Aesop Rock – Integrated Tech Solutions
On ne parle pas assez de rap dans ces colonnes (même si certains considèrent probablement que c’est déjà trop). D’excellents albums du genre sont sortis cette année et on a oublié de vous le dire. À commencer par ceux de deux anciens collaborateurs, chacun dans leur coin. L’association entre le rappeur Aesop Rock et le producteur Blockhead avait fait des étincelles au début de leur carrière (on ne se lassera jamais du fantastique Labor Days, sorti en 2001) mais on n’osera pas se plaindre de leur séparation* puisqu’ils continuent d’exceller… et semblent se tirer la bourre à distance. Ainsi, à une semaine d’intervalle, Blockhead a sorti The Aux et ça tue toujours autant et Aesop a riposté avec cet Integrated Tech Solutions, encore et toujours bluffant.
Aesop Rock sévit depuis près d’un quart de siècle maintenant et ne semble pas prêt à baisser de pied. Après une intro ringarde en diable, façon vieille pub pour IBM en 1992 (vous allez vite comprendre pourquoi), vient cette instru futuriste (ou rétro, on ne sait plus) absolument géniale qui rend bien fou. Ajoutez à cela des scratchs qui vont bien, le flow incomparable d’Aesop Rock et vous obtenez « Mindful Solutionism » qui va se placer direct en haut de la playlist des tubes hip hop 2023. Non on déconne, halte aux playlists, écoutez plutôt des disques entiers. Surtout quand ils sont si cohérents, comme celui-ci qui relate l’histoire d’une entreprise proposant des applications adaptées à chaque style de vie et secteur d’activité. S’il produit ses albums seul depuis un moment, Ian Bavitz n’est jamais à court d’idées pour trimballer son flow et proposer des textes toujours aussi pertinents, pointant ici du doigt nos consommations frénétiques d’innovations technologiques à défaut de profiter de la vie, la vraie. Et durant plus d’une heure, Aesop se montre en verve, ne faiblit pas, ou bien peu (OK, il aurait peut-être pu ôter un ou deux morceaux du tracklisting), délivrant un album varié, dans ses instrus, ses ambiances, ses refrains. Un album qui transpire la sérénité du vieux sage qui a tout vécu et qui vient montrer aux jeunots la voie à suivre. Hormis l’entame tonitruante évoquée précédemment, on se délecte de « Living Curfew » et son sample comateux qui donne envie de se prélasser. Un morceau sur lequel on retrouve Billy Woods qui était décidément partout cette année, et toujours au bon endroit (sauf sur Exit, oui on sait). « Piegonometry » semble, lui, évoluer en milieu aquatique… ou oriental. Si cela peut ressembler à un grand écart hasardeux sur le papier, ça fonctionne parfaitement dans les enceintes.

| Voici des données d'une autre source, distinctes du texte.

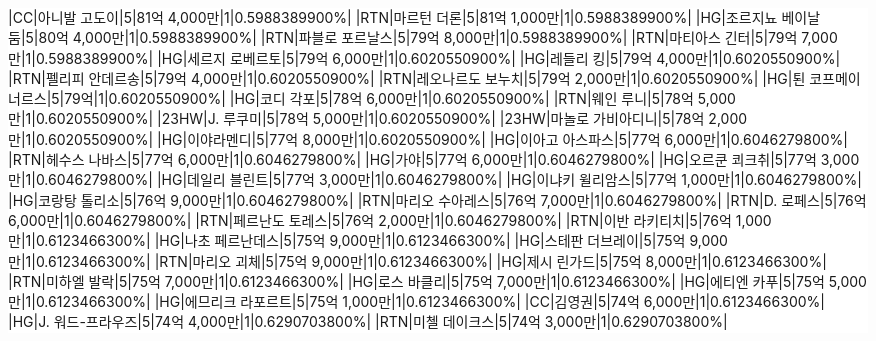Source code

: |CC|아니발 고도이|5|81억 4,000만|1|0.5988389900%|
|RTN|마르턴 더론|5|81억 1,000만|1|0.5988389900%|
|HG|조르지뇨 베이날둠|5|80억 4,000만|1|0.5988389900%|
|RTN|파블로 포르날스|5|79억 8,000만|1|0.5988389900%|
|RTN|마티아스 긴터|5|79억 7,000만|1|0.5988389900%|
|HG|세르지 로베르토|5|79억 6,000만|1|0.6020550900%|
|HG|레들리 킹|5|79억 4,000만|1|0.6020550900%|
|RTN|펠리피 안데르송|5|79억 4,000만|1|0.6020550900%|
|RTN|레오나르도 보누치|5|79억 2,000만|1|0.6020550900%|
|HG|퇸 코프메이너르스|5|79억|1|0.6020550900%|
|HG|코디 각포|5|78억 6,000만|1|0.6020550900%|
|RTN|웨인 루니|5|78억 5,000만|1|0.6020550900%|
|23HW|J. 루쿠미|5|78억 5,000만|1|0.6020550900%|
|23HW|마놀로 가비아디니|5|78억 2,000만|1|0.6020550900%|
|HG|이야라멘디|5|77억 8,000만|1|0.6020550900%|
|HG|이아고 아스파스|5|77억 6,000만|1|0.6046279800%|
|RTN|헤수스 나바스|5|77억 6,000만|1|0.6046279800%|
|HG|가야|5|77억 6,000만|1|0.6046279800%|
|HG|오르쿤 쾨크취|5|77억 3,000만|1|0.6046279800%|
|HG|데일리 블린트|5|77억 3,000만|1|0.6046279800%|
|HG|이냐키 윌리암스|5|77억 1,000만|1|0.6046279800%|
|HG|코랑탕 톨리소|5|76억 9,000만|1|0.6046279800%|
|RTN|마리오 수아레스|5|76억 7,000만|1|0.6046279800%|
|RTN|D. 로페스|5|76억 6,000만|1|0.6046279800%|
|RTN|페르난도 토레스|5|76억 2,000만|1|0.6046279800%|
|RTN|이반 라키티치|5|76억 1,000만|1|0.6123466300%|
|HG|나초 페르난데스|5|75억 9,000만|1|0.6123466300%|
|HG|스테판 더브레이|5|75억 9,000만|1|0.6123466300%|
|RTN|마리오 괴체|5|75억 9,000만|1|0.6123466300%|
|HG|제시 린가드|5|75억 8,000만|1|0.6123466300%|
|RTN|미하엘 발락|5|75억 7,000만|1|0.6123466300%|
|HG|로스 바클리|5|75억 7,000만|1|0.6123466300%|
|HG|에티엔 카푸|5|75억 5,000만|1|0.6123466300%|
|HG|에므리크 라포르트|5|75억 1,000만|1|0.6123466300%|
|CC|김영권|5|74억 6,000만|1|0.6123466300%|
|HG|J. 워드-프라우즈|5|74억 4,000만|1|0.6290703800%|
|RTN|미첼 데이크스|5|74억 3,000만|1|0.6290703800%|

Parmi les plus grandes réussites du disque, « Kyanite Toothpick » et son instru plus inquiétante, son refrain parfaitement addictif, son featuring inattendu de Hanni El Khatib. Et nous voilà rebondissant d’un mur à l’autre, telle une boule de flipper qui ne sait jamais où (et quand) elle va atterrir mais qui engrange tout ce qu’elle peut avec un appétit vorace. Plus tranquilles, « Salt and Pepper Squid » et « Time Moves Differently Here » n’en demeurent pas moins de formidables moments dont l’intérêt ne cesse de grandir au fil du disque, tout comme « By the River » et sa trompette enchanteresse. À l’image du slogan répété lors du refrain de « All City Nerve Map », ITS (acronyme du nom de l’album et donc de l’entreprise qui y est dépeinte) propose « All types of shit » et c’est là une de ses forces.
Des années après avoir fait les beaux jours du mythique label Def Jux, Aesop Rock garde le rythme (dixième album, ça commence à chiffrer) et une légitimité sans faille. Il n’y en a pas cinquante des comme lui et, si on ne se fait aucun souci pour retrouver avec le même plaisir son style unique, on croise les doigts pour qu’il conserve cette inspiration qui lui fait décidément rarement défaut.
*En 2021, il avaient de nouveau collaboré ensemble sur l’excellent Garbology.